Task to carry out = Count the lines in the rows below that contain the string "ground", treating uppercase and lowercase as different. Reply with the number alone.

== == ==

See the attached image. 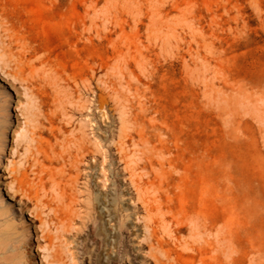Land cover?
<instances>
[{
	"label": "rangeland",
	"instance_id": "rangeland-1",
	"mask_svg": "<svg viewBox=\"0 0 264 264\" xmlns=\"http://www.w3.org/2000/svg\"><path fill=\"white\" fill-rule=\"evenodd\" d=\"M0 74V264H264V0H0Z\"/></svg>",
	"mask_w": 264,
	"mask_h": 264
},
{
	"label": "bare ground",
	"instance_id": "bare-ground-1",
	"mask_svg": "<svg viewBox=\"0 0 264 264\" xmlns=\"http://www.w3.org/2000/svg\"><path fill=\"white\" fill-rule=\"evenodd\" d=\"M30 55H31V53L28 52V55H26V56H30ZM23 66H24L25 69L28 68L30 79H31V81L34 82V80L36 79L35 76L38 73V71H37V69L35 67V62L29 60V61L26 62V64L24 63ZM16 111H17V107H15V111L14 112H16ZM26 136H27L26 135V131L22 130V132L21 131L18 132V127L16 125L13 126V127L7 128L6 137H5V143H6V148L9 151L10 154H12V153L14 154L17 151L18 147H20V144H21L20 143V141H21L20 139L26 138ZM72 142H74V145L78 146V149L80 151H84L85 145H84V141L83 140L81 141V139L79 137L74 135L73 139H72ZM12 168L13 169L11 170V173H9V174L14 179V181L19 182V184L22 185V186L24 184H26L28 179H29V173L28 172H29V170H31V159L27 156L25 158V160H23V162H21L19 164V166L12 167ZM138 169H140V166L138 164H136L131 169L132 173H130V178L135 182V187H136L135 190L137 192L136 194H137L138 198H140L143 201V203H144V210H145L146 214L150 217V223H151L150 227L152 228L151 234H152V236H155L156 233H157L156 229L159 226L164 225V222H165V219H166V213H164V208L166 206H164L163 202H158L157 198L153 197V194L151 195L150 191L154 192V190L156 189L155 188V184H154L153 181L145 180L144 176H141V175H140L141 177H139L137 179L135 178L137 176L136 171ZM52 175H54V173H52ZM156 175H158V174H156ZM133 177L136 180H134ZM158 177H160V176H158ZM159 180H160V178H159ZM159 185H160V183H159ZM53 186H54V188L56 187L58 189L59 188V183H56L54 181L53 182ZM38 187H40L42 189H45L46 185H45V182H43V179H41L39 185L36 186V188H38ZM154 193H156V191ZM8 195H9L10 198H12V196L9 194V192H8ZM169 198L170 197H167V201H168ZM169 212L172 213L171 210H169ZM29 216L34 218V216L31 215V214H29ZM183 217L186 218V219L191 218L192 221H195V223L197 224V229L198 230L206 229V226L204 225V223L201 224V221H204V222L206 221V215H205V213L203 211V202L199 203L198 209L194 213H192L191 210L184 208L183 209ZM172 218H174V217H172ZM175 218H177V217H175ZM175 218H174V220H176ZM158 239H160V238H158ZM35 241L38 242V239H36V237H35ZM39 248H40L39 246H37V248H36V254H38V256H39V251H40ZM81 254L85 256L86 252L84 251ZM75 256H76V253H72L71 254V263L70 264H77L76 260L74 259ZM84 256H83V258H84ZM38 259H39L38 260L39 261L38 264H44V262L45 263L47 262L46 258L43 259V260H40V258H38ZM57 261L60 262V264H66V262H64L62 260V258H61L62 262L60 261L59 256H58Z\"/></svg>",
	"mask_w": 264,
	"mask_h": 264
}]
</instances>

== == ==

Answer to this exercise = 2